Besides SRM regularization, we made several additional improvements to the existing deep learning segmentation studies. In the current implementations, owing to the difficulties of optimizing 3D networks and inadequate training samples, many existing deep learning segmentation studies formulated the problem as a patch‐wise classification task, which is inefficient due to computational redundancy and restricted to learning local features that are only visible in individual patches.²⁵ In this paper, we employ a fully convolutional architecture where all layers are either convolutional or pooling. As a result, the network can use arbitrarily sized volumetric images as input, and then perform probability predictions. This novel architecture simultaneously eliminates computational redundancy and enables learning global features of the images. To further improve the convergence rate, a deep supervision mechanism²⁵ is integrated into our FCNN by providing additional guidance to the training of the lower layers in the network.

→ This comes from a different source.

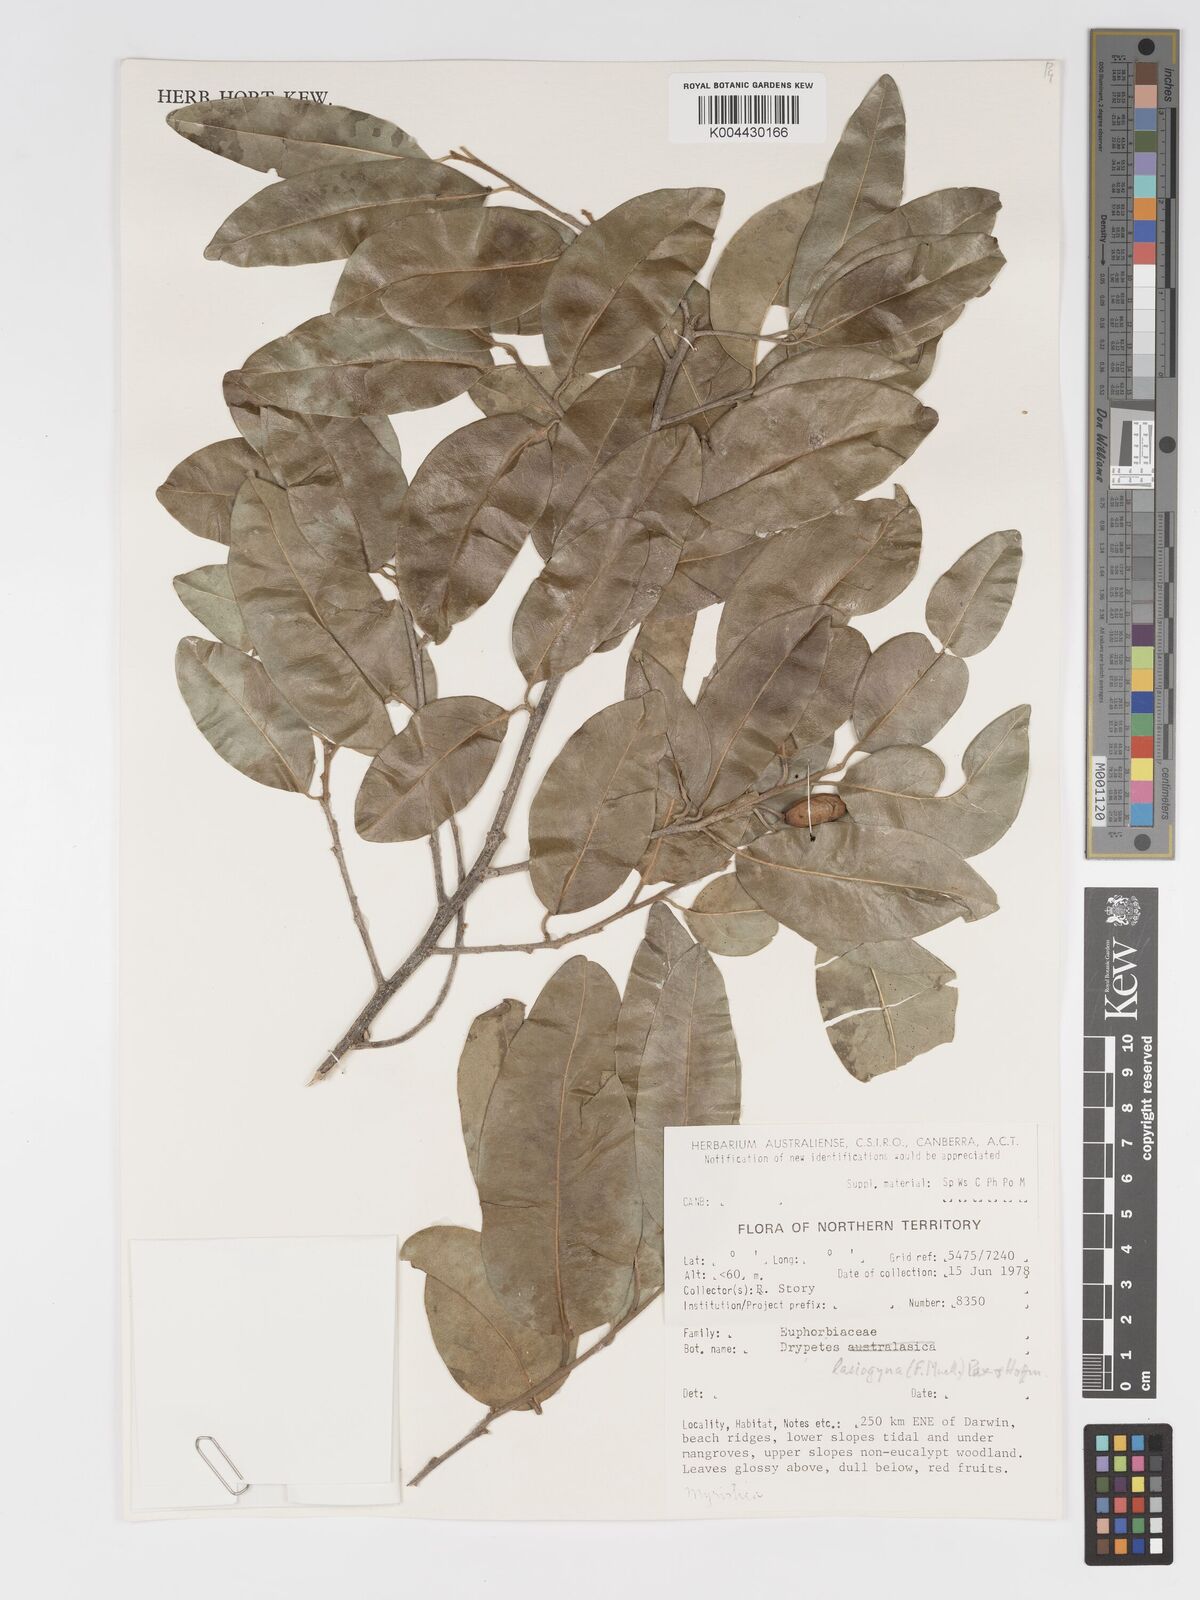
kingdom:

Besides segmentation performance, the improvements in algorithm resulted in a major advantage in computational speed. The incorporation of SRM slightly increases the computational cost in the training stage of FCNN. After training, multiple OARs in a new patient CT can be segmented in under 10 s using FCNN. The fast segmentation time is particularly valuable to applications such as adaptive radiotherapy.

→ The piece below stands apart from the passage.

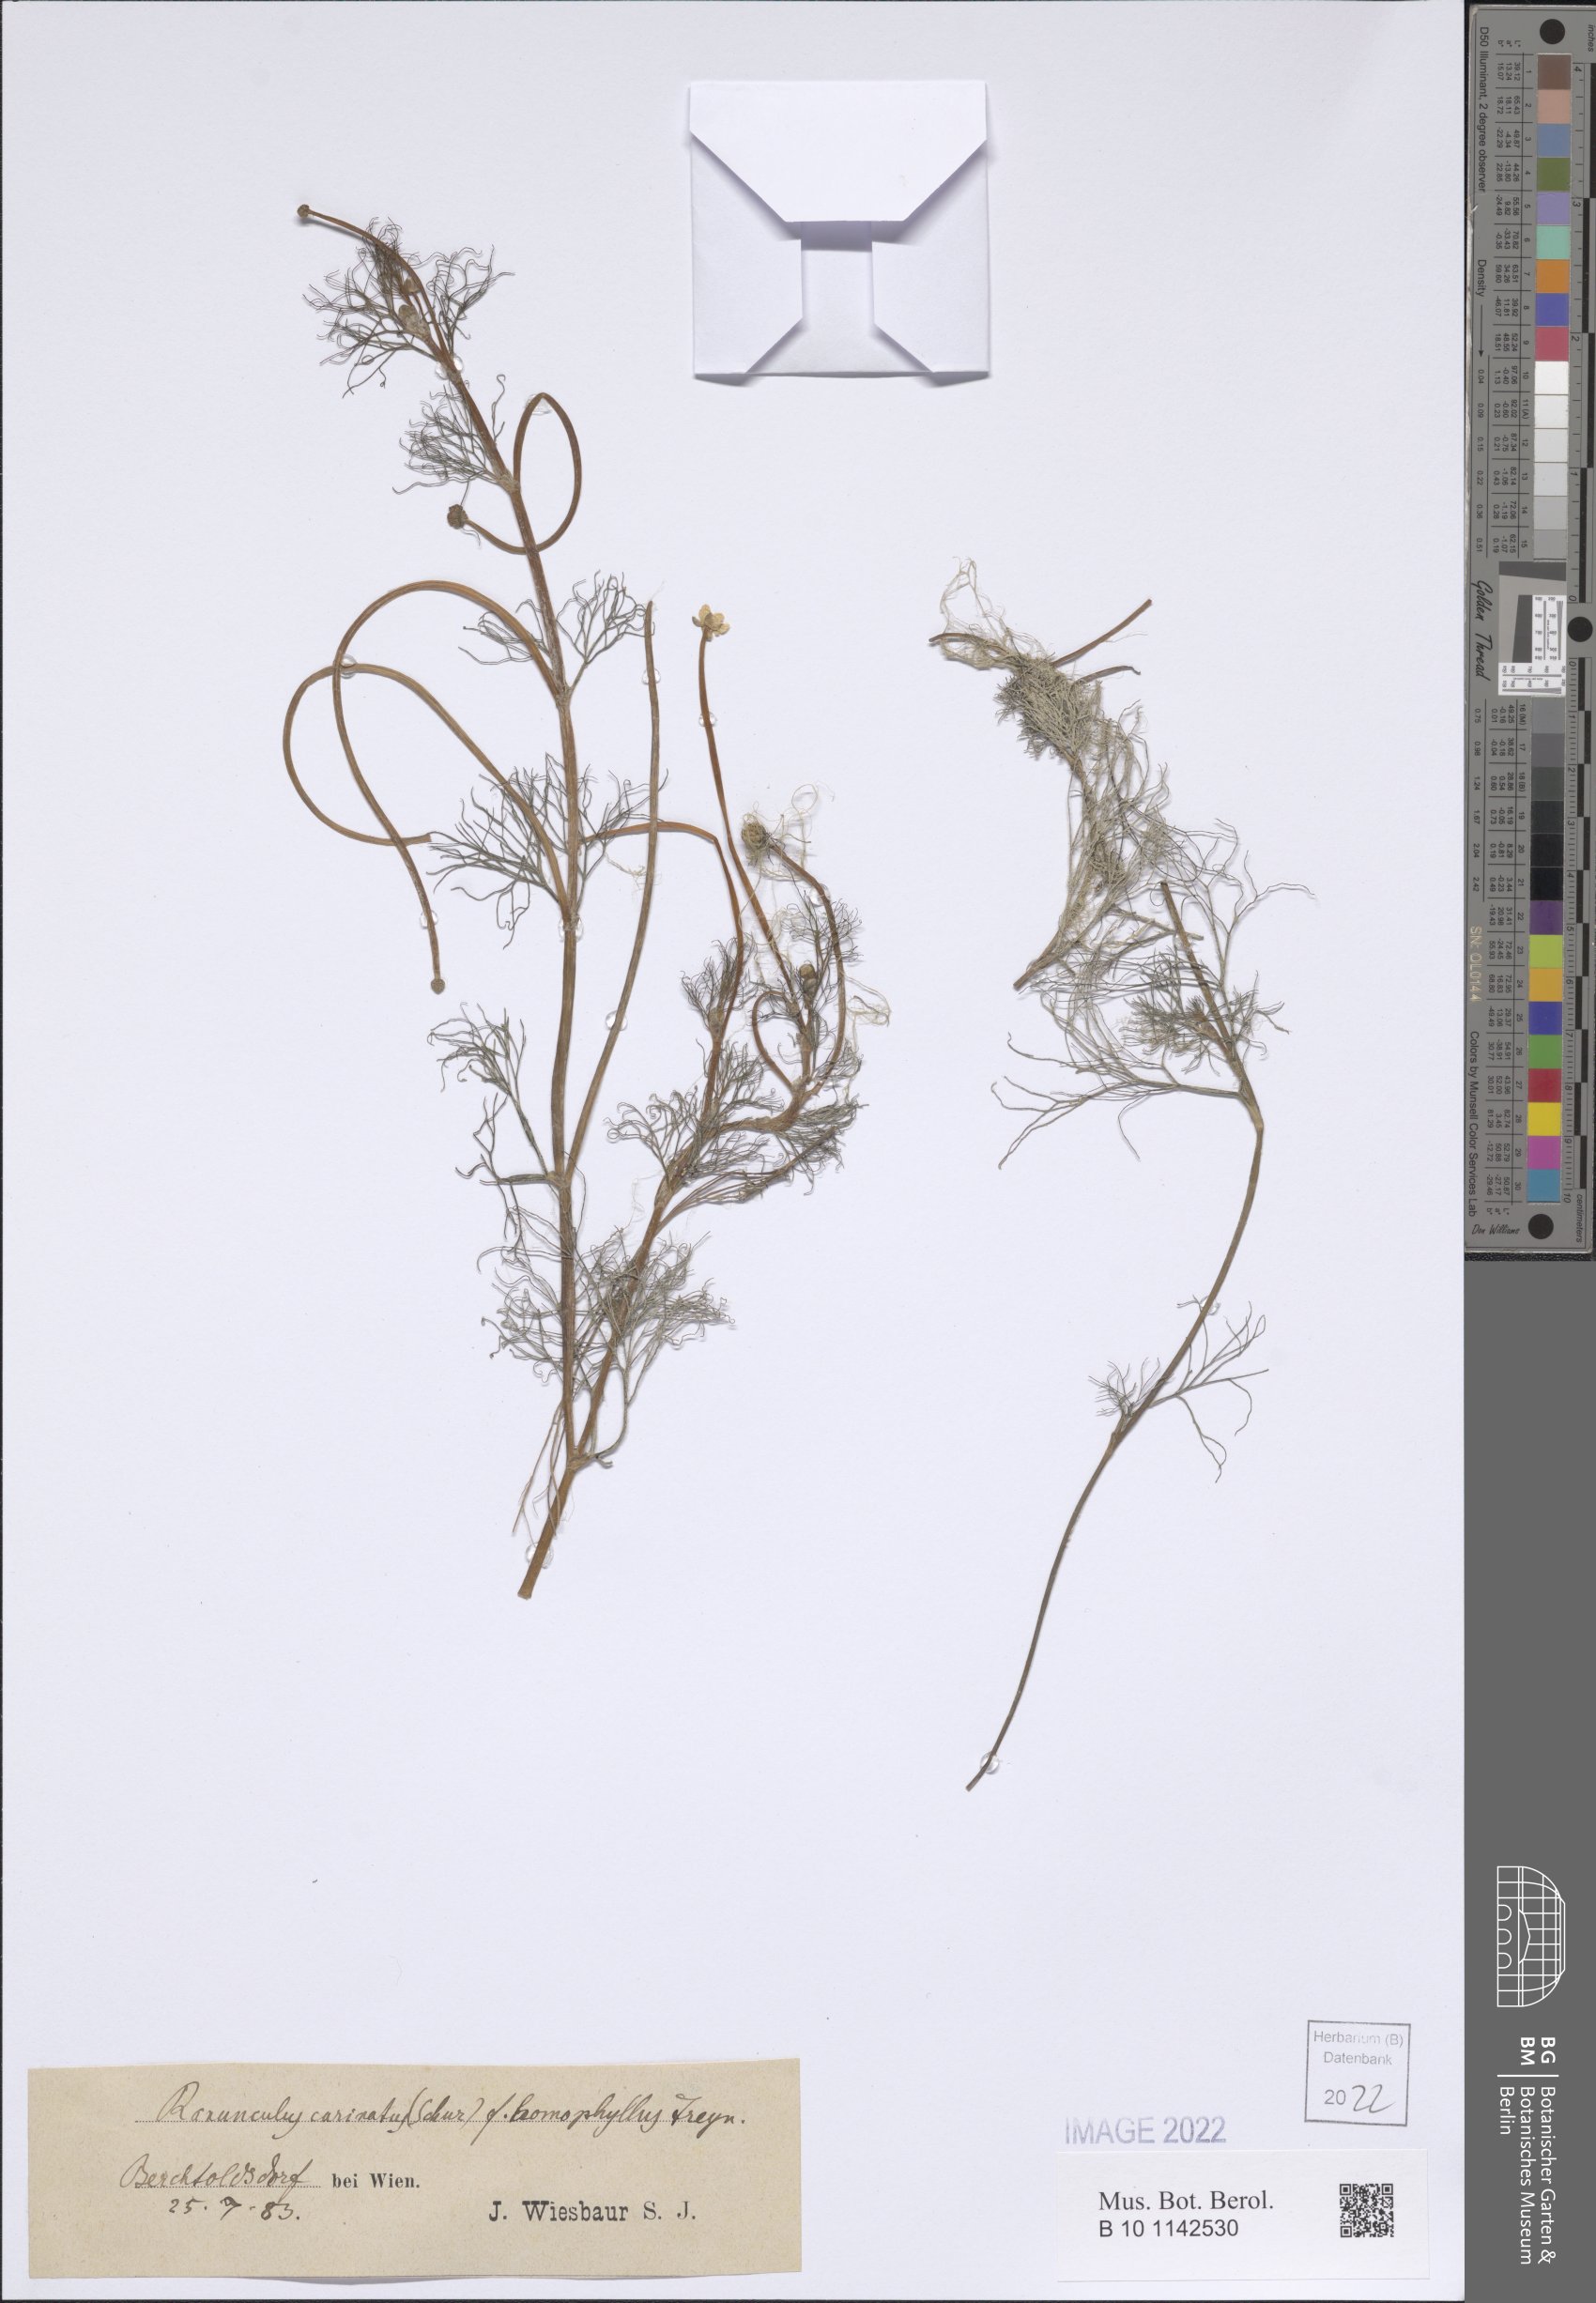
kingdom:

The performance of the novel segmentation network can be limited by latent anatomy shape characteristics captured by the SRM. In the case where the testing patient has substantially different anatomies, such as the post‐surgical patients, an incorrect SRM may reduce segmentation network performance. In such case, the SRM regularization may require a more specific training dataset. Furthermore, as a regularization term, the severity of the problem is expected to be less than that of the atlas and statistical shape methods which rely on the shape representation model alone. There are two more limitations of this study. First, among the three existing methods used for comparison, only one was performed on the same dataset. This difference prevents us from more clearly affirming the accuracy of our method. Second, the training and testing datasets were limited in size. Although good performance was observed, its robustness and potential improvement need to be tested on a larger patient dataset and preferably in a multi‐institutional study.

5. Conclusion

A fully automatic and efficient multi organ segmentation method for H&N CT images is demonstrated and tested. When combined with SRM, FCNN is constrained to follow the latent shape characteristics of OARs in the training set, which not only improves the segmentation accuracy of FCNN, but also eliminates the need for post‐processing. The SRM‐constrained FCNN shows competitive performance compared to conventional atlas and statistical shape‐based methods as well as a deep learning method, in both accuracy and computational efficiency.